The Fundraising Regulator plans to review the Code of Fundraising Practice next year with a focus on digital and including raising money on platforms that are not charitable.
Gerald Oppenheim, chief executive of the Fundraising Regulator, discussed the organisation's ongoing priorities for regulation earlier today at an online conference run by Westminster Policy Forum.
Oppenheim said the regulator would begin a review of its fundraising code next year.
“In 2019 we published a new version and we think three years on from that we should have a look at how the code is working and whether there are areas of it we need to change and improve," he said.
“We're thinking about how we can try to reflect that [digital] through all the different parts of the code to remind people that if you're fundraising digitally, as opposed to face-to-face, there is still a need to ensure that you'll do the right thing.”
The regulator was asked about social media platforms such as Facebook and Instagram and their policies on facilitating fundraising across borders.
Oppenheim reminded attendees of events going as far back as 2017 that included the terror attacks in London and Manchester and the Grenfell Tower fire.
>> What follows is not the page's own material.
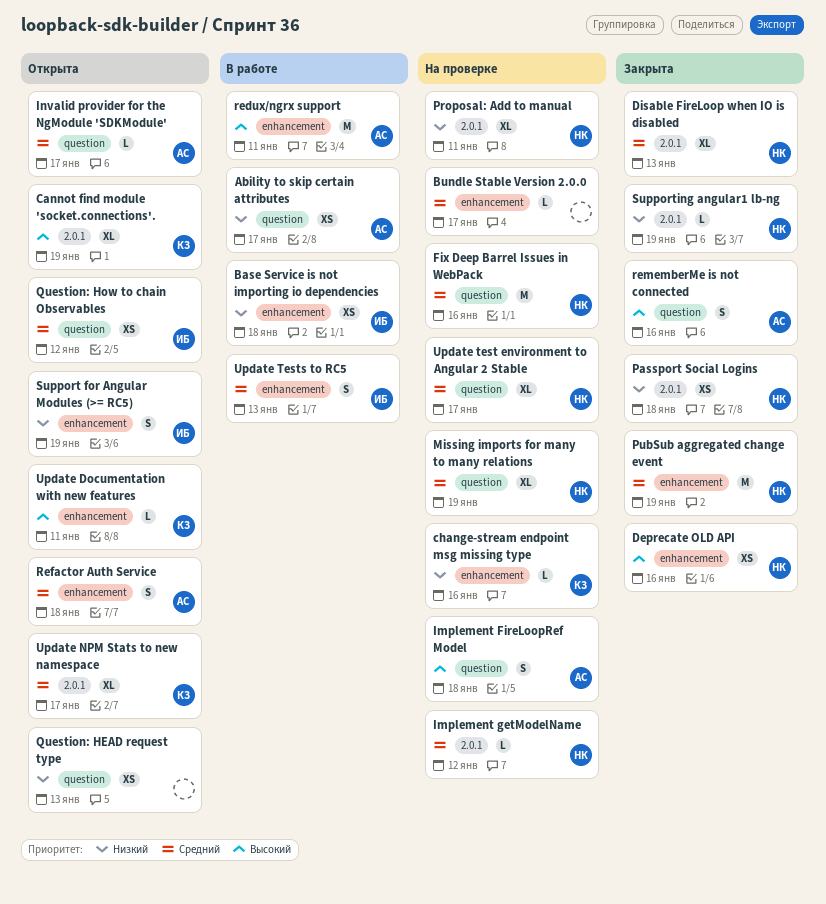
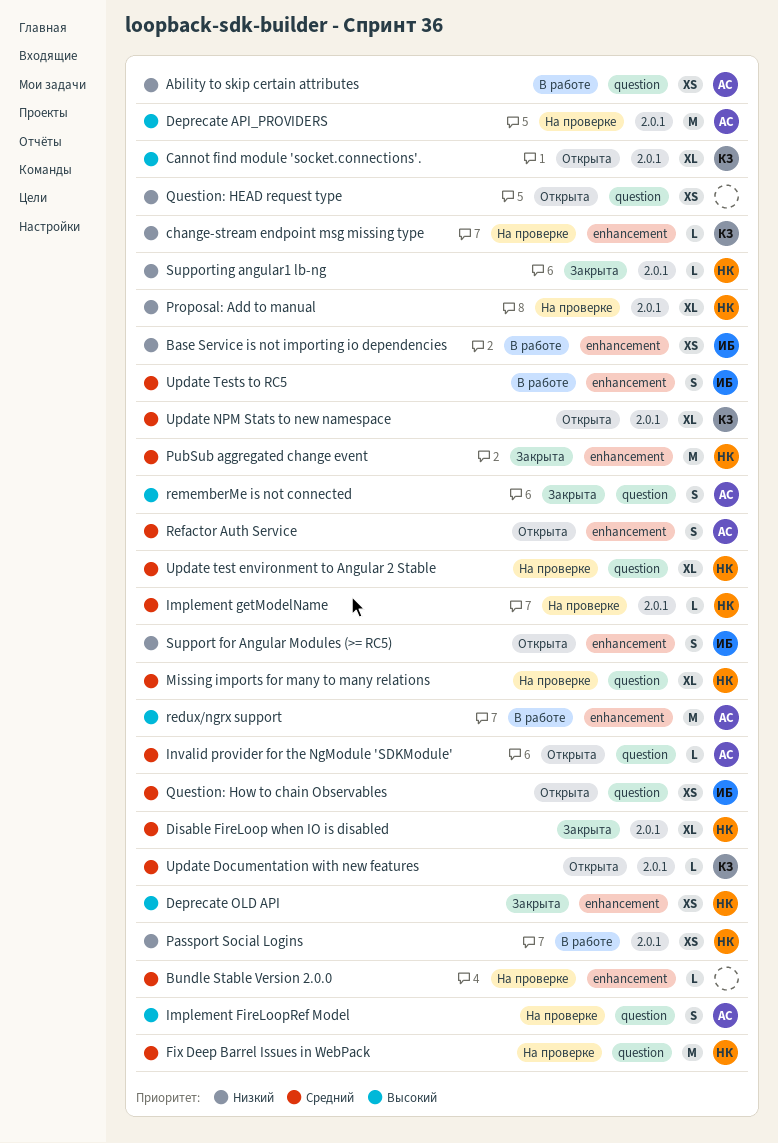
Deprecate API_PROVIDERS: none -> present
Passport Social Logins, status: Закрыта -> В работе
Update Documentation with new features, priority: Высокий -> Средний
Update Documentation with new features, label: enhancement -> 2.0.1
He said: “Taken together, this led to a huge increase in individuals wanting to raise money to help the people affected by all of those events. What it showed was some of that fundraising, well intentioned as it was, through online giving platforms wasn't terribly well directed.
“And what we did after that with the Charity Commission was get the leading platforms together and to encourage them to register voluntarily with us as commercial organisations.”
Oppenheim said there were plans over the next few months to get these leading platforms together again, before the code review, to see how that was working.
“We find that the leading platforms that I mentioned are very committed to trying to make it as straightforward as possible,” he added.
Oppenheim said there were other issues that had been identified in charities and individuals using platforms in this way, such as online harms, and that the regulator was “watching very carefully what happens to the online space”.
He said: “It's a developing area that we will be looking at.”
In response to a question about the extent to which organisations were seeking to use the fundraising code to raise money through crowdfunding sites, social ventures and community interest companies, Oppenheim said: “It was a trend that had accelerated during the pandemic.
“We're starting to get more complaints from people who have made a contribution to a crowdfunder that isn't a charity. We do not regulate that, because it's not charitable. So there is a gap there.”
He said it was something that had already been raised with the Department for Digital, Culture, Media and Sport and a subject he would continue to have a “more detailed conversation” on.